= Myelopoiesis =

Production of bone marrow and blood cells

In hematology, myelopoiesis in the broadest sense of the term is the production of bone marrow and of all cells that arise from it, namely, all blood cells. In a narrower sense, myelopoiesis also refers specifically to the regulated formation of myeloid leukocytes (myelocytes), including eosinophilic granulocytes, basophilic granulocytes, neutrophilic granulocytes, and monocytes.

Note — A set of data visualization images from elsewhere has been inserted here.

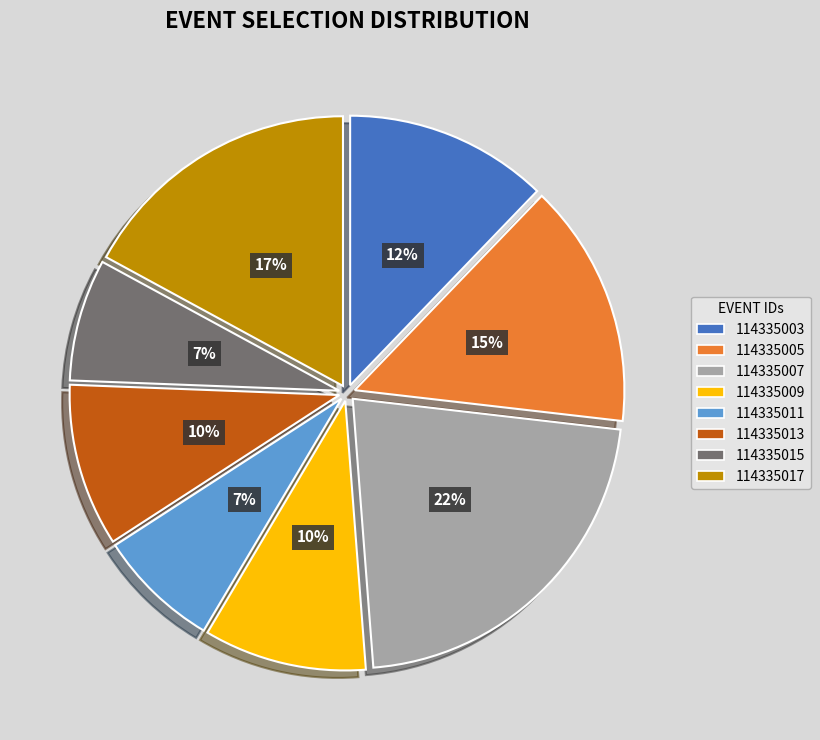

What is the ratio of the value at 114335013 to the value at 114335009?

1.0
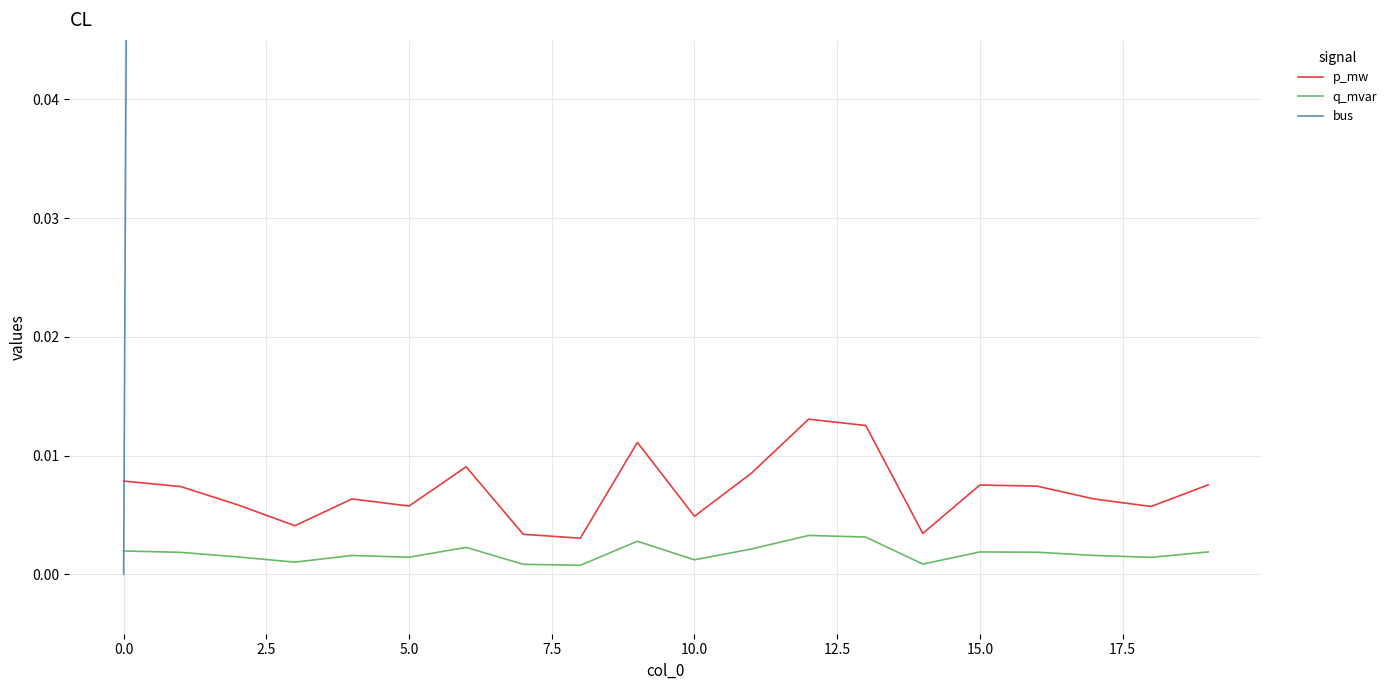

Is it true that q_mvar equals 0.0 at 13?

True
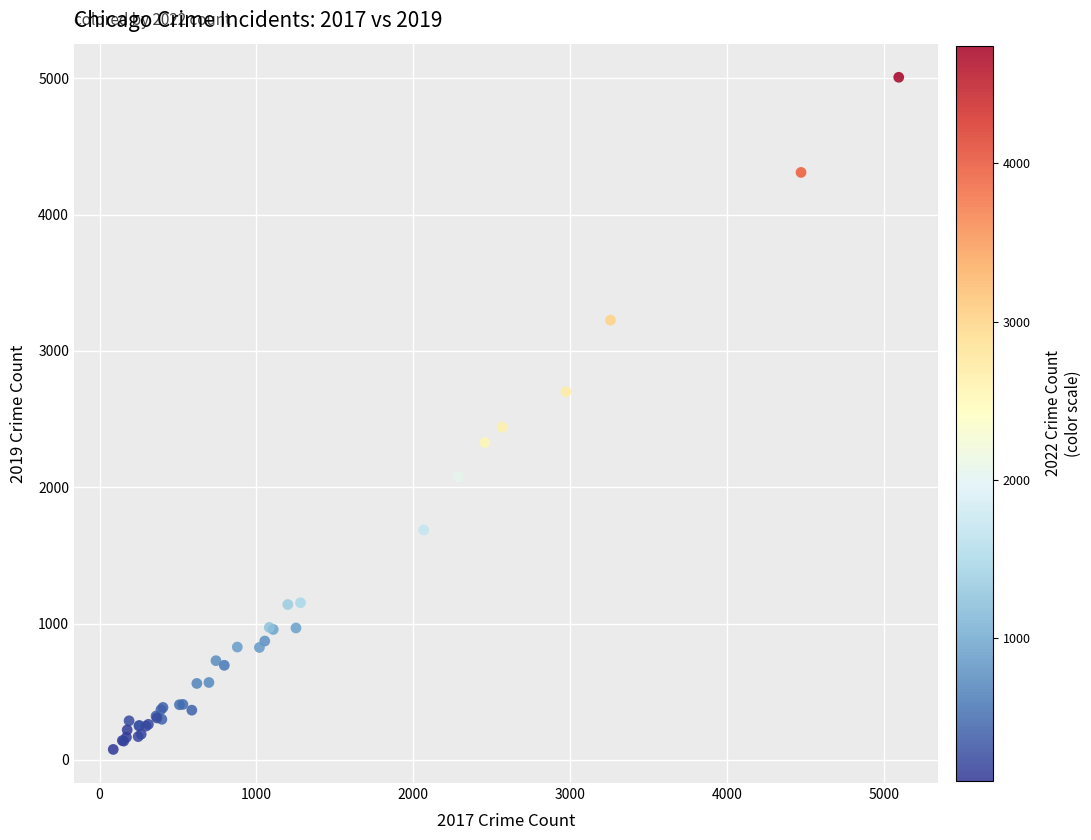

What Y value in the scatter plot is closest to 2542?

2441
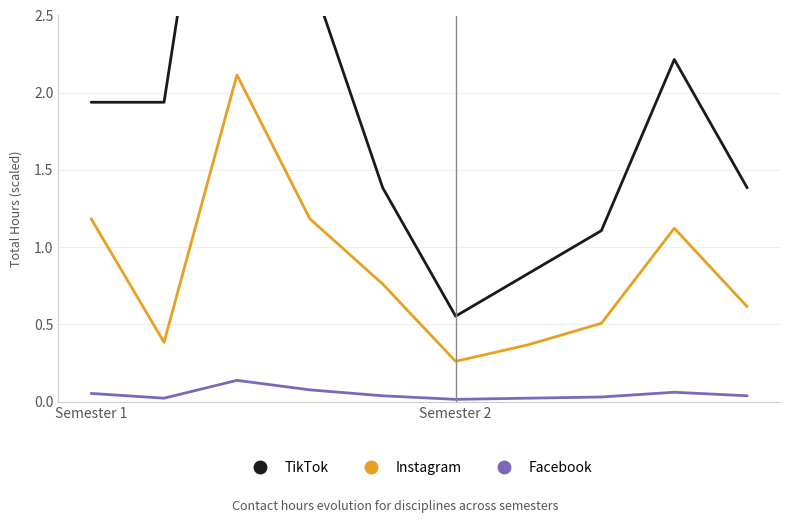

Between 8 and 2, which is larger?

2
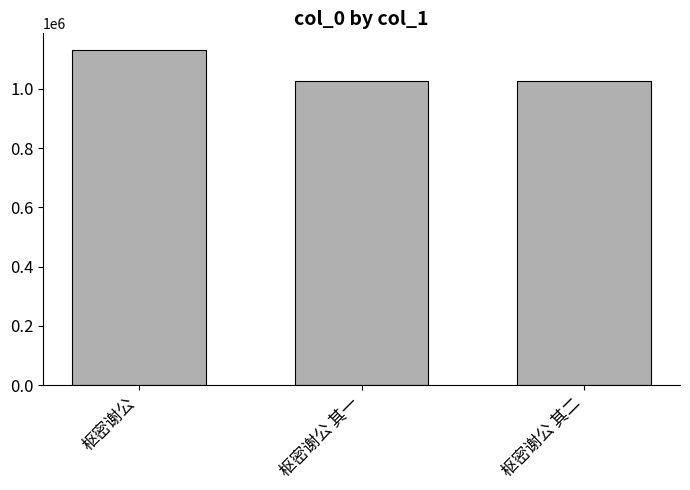

What is the average value?

1062308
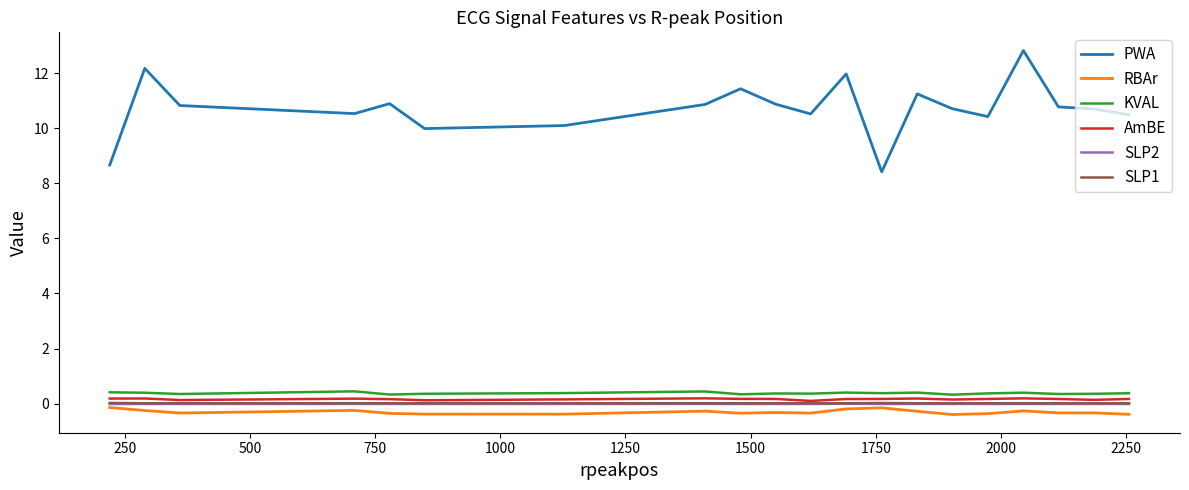

What is the minimum value shown in the chart?

-0.4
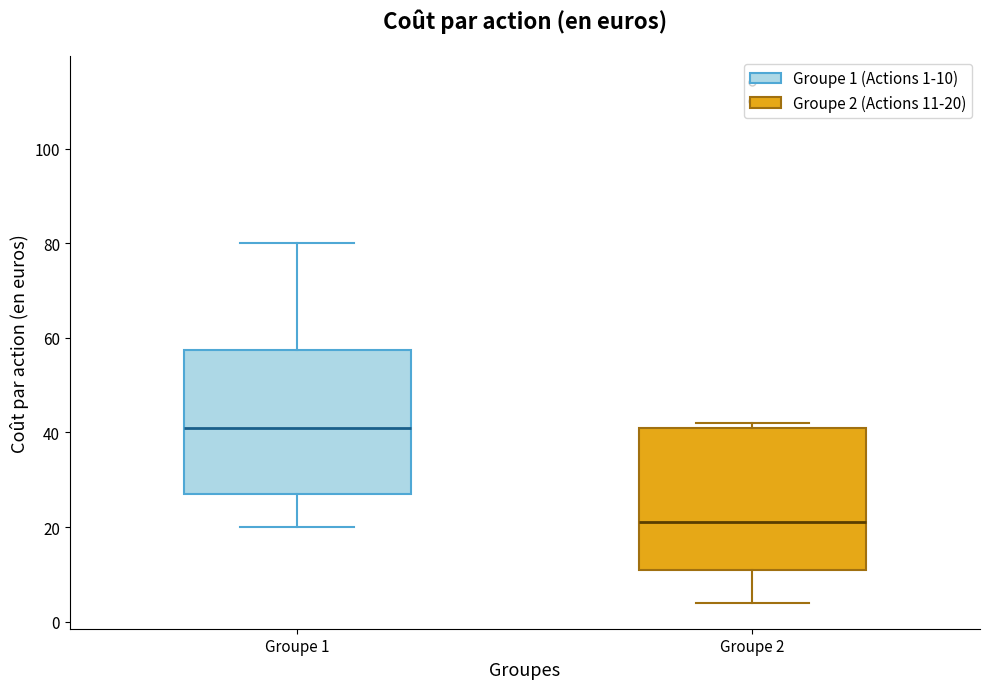

Reading left to right, read every box against the y-axis: the position of its median line, the range the box covers, and the ends of its whiskers. The values are not printed on the chart, so give them approximately, as read against the axis.

Groupe 1: median 42, box 28 to 58, whiskers 20 to 80
Groupe 2: median 22, box 12 to 42, whiskers 4 to 42 (just above the box's upper edge)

The common myeloid progenitor can differentiate in the bone marrow into red blood cells and megakaryocytes (leading to platelets) as well as mast cells and myeloblasts, the latter leading to the myelocytic line (granulocytes) and to monocytes, macrophages, and dendritic cells of the innate immune system. The granulocytes, also called polymorphonuclear leukocytes because of their multilobed nuclei, are three short lived cell types including eosinophils, basophils, and neutrophils. A granulocyte differentiates into a distinct cell type by a process called granulopoiesis. In this process it first transforms from a common myeloblast (myeloid progenitor) to a common promyelocyte. This promyelocyte gives rise to a unique myelocyte that for the first time can be classified as an eosinophil, basophil, or neutrophil progenitor based on the histological staining affinity (eosinophilic, basophilic, or neutral granules). The unique myelocyte next differentiates into a metamyelocyte and then a band cell, with a C-shaped nucleus, before becoming a mature eosinophil, basophil, or neutrophil. Macrophages come from monoblast progenitors that differentiate into promonocytes, which mature into monocytes. Monocytes eventually enter the tissues and become macrophages.